* **Task statement**: Lines with the word "올바르게" in them must be copied from the records below.

*** Provided records ***

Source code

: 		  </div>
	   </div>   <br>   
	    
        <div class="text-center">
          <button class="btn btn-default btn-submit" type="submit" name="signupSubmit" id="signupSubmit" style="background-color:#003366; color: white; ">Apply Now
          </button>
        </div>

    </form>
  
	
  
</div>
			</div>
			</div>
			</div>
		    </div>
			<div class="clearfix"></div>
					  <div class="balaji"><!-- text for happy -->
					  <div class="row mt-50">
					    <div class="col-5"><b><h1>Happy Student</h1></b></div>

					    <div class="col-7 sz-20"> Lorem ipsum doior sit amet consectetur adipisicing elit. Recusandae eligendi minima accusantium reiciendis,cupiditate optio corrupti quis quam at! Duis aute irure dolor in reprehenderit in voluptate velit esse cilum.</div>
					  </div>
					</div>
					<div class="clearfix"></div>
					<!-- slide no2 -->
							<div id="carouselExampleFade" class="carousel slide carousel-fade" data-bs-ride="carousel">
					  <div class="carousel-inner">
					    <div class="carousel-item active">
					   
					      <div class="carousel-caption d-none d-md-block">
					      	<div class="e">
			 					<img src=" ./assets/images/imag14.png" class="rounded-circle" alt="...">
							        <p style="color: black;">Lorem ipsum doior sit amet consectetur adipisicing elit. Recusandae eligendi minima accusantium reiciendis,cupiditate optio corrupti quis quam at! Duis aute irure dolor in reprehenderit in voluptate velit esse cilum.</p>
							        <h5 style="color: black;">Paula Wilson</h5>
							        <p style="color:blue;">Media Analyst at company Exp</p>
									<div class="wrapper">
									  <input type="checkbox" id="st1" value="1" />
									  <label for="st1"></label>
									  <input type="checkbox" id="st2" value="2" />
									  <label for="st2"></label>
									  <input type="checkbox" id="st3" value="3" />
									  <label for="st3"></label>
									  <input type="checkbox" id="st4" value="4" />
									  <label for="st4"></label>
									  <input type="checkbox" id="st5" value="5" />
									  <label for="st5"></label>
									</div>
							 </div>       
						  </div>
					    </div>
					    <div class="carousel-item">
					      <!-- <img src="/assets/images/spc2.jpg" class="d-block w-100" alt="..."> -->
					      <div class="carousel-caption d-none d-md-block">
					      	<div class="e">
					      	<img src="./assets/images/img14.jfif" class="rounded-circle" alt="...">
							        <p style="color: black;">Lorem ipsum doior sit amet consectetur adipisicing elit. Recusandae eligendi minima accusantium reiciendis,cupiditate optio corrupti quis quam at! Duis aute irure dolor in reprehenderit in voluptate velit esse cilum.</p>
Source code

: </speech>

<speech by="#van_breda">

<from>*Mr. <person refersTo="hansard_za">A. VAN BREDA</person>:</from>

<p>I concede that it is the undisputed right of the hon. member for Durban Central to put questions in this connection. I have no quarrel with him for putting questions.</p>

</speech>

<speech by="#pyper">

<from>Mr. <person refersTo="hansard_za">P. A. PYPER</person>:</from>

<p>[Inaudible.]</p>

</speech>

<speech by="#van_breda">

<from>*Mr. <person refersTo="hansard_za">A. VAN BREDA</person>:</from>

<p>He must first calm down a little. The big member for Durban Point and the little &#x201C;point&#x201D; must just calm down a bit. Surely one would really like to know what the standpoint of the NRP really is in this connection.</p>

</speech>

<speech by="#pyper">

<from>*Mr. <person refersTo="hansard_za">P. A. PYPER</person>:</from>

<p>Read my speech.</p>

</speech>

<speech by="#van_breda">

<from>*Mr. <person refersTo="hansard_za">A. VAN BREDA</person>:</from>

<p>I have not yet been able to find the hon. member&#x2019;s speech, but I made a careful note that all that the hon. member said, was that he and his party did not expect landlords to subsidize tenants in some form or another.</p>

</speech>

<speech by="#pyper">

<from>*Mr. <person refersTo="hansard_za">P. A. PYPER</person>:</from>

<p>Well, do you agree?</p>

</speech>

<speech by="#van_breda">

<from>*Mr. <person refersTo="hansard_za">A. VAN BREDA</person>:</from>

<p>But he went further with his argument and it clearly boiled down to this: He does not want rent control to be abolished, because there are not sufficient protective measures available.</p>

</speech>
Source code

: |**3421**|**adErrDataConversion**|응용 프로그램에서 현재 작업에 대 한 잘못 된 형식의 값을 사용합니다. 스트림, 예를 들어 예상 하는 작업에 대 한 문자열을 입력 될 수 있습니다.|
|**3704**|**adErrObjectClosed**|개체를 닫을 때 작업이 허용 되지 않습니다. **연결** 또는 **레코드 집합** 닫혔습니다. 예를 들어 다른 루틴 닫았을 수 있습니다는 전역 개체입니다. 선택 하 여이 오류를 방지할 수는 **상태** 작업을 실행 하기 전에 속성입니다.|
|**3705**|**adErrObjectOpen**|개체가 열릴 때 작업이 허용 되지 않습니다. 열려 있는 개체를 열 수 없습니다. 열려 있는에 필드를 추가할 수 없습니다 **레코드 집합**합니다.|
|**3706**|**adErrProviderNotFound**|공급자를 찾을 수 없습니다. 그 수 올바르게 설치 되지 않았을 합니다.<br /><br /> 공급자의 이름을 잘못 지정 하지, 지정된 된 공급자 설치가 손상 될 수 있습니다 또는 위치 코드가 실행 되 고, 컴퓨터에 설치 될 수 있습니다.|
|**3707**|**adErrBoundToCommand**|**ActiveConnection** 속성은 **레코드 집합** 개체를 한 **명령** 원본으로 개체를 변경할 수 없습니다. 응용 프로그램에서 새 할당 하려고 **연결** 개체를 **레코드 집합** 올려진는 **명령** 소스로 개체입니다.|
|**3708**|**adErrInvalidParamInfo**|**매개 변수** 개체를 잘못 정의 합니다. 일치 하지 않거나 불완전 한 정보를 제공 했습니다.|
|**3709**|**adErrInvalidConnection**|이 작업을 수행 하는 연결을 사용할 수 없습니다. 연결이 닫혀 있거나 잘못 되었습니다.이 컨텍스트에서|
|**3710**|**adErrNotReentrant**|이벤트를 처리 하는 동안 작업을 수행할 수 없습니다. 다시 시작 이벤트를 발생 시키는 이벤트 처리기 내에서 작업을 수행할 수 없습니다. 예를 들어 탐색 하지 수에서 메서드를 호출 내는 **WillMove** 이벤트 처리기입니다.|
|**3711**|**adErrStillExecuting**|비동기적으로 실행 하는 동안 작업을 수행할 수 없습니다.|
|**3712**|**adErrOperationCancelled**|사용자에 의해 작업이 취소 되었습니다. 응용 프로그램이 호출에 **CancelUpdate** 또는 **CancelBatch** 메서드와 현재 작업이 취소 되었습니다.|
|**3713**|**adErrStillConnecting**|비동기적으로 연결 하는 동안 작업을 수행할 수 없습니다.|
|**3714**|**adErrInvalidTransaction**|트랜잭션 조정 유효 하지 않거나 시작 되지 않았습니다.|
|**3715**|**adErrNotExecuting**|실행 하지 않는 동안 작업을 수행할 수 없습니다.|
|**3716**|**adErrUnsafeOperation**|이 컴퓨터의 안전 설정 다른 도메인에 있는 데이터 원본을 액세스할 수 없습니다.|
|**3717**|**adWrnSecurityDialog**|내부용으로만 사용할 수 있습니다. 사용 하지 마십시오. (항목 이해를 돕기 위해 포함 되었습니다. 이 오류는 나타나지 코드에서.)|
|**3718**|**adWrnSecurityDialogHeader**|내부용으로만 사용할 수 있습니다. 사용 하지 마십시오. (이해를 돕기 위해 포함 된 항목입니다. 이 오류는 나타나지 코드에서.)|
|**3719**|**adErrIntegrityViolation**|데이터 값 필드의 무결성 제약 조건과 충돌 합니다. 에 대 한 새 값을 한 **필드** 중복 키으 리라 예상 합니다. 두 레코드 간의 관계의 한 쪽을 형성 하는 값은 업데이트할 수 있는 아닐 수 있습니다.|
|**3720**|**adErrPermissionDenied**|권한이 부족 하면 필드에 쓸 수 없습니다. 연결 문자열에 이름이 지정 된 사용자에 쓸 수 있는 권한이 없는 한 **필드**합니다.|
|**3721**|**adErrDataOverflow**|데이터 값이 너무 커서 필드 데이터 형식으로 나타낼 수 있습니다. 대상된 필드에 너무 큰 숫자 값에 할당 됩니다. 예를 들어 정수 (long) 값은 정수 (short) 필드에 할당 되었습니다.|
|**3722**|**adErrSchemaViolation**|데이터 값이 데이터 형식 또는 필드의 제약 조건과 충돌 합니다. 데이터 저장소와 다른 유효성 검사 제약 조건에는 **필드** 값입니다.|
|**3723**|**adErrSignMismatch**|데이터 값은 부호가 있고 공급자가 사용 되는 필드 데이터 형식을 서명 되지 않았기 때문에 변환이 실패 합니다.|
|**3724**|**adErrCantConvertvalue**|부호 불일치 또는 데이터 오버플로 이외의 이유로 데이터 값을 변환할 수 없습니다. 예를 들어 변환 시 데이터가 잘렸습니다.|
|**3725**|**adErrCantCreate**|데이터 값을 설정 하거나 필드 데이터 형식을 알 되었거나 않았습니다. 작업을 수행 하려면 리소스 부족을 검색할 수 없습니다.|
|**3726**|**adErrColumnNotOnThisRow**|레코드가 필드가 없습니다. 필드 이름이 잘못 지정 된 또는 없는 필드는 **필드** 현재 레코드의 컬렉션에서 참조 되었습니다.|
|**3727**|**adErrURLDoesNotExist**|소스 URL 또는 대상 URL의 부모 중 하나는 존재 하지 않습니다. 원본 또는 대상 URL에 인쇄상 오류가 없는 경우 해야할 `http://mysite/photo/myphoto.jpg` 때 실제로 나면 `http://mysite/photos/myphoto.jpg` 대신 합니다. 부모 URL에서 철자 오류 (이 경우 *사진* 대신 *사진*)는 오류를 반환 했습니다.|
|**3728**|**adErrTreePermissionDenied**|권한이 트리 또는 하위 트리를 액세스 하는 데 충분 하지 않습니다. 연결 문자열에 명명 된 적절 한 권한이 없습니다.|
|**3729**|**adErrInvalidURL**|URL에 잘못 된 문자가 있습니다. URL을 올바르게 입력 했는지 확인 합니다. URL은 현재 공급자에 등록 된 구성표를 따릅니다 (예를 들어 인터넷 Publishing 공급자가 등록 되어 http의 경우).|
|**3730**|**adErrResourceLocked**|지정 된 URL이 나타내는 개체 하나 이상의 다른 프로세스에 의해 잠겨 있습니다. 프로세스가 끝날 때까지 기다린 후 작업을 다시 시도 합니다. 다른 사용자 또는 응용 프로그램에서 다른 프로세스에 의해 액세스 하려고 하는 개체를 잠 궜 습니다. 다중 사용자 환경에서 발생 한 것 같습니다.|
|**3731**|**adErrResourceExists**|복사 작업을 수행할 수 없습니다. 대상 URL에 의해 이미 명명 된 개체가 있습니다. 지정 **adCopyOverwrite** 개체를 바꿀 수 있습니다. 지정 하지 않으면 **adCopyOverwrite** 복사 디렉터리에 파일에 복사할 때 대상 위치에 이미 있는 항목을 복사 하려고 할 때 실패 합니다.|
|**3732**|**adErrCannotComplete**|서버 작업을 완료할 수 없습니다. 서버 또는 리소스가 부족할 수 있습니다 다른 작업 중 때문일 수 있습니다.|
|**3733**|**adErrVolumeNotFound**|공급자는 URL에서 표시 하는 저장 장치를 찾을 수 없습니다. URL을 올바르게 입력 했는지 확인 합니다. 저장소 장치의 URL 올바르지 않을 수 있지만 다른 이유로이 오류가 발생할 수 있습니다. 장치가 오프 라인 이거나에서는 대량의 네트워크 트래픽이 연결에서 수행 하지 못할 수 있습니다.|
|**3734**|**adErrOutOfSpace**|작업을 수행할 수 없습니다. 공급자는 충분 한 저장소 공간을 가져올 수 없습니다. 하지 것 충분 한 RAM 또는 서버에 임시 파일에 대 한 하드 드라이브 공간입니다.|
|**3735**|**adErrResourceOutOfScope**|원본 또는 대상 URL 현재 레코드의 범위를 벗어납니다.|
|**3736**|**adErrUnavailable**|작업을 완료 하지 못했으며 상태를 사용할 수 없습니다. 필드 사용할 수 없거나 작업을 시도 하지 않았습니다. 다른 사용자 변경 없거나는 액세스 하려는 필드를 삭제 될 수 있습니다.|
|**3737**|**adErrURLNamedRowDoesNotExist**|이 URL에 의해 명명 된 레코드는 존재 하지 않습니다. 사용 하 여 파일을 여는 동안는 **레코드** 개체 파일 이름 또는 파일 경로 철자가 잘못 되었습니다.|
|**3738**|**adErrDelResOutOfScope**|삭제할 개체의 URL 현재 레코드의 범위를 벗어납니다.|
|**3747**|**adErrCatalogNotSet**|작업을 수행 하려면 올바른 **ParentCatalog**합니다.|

*** End of Provided records ***

* **Solution to this problem**:
|**3706**|**adErrProviderNotFound**|공급자를 찾을 수 없습니다. 그 수 올바르게 설치 되지 않았을 합니다.<br /><br /> 공급자의 이름을 잘못 지정 하지, 지정된 된 공급자 설치가 손상 될 수 있습니다 또는 위치 코드가 실행 되 고, 컴퓨터에 설치 될 수 있습니다.|
|**3729**|**adErrInvalidURL**|URL에 잘못 된 문자가 있습니다. URL을 올바르게 입력 했는지 확인 합니다. URL은 현재 공급자에 등록 된 구성표를 따릅니다 (예를 들어 인터넷 Publishing 공급자가 등록 되어 http의 경우).|
|**3733**|**adErrVolumeNotFound**|공급자는 URL에서 표시 하는 저장 장치를 찾을 수 없습니다. URL을 올바르게 입력 했는지 확인 합니다. 저장소 장치의 URL 올바르지 않을 수 있지만 다른 이유로이 오류가 발생할 수 있습니다. 장치가 오프 라인 이거나에서는 대량의 네트워크 트래픽이 연결에서 수행 하지 못할 수 있습니다.|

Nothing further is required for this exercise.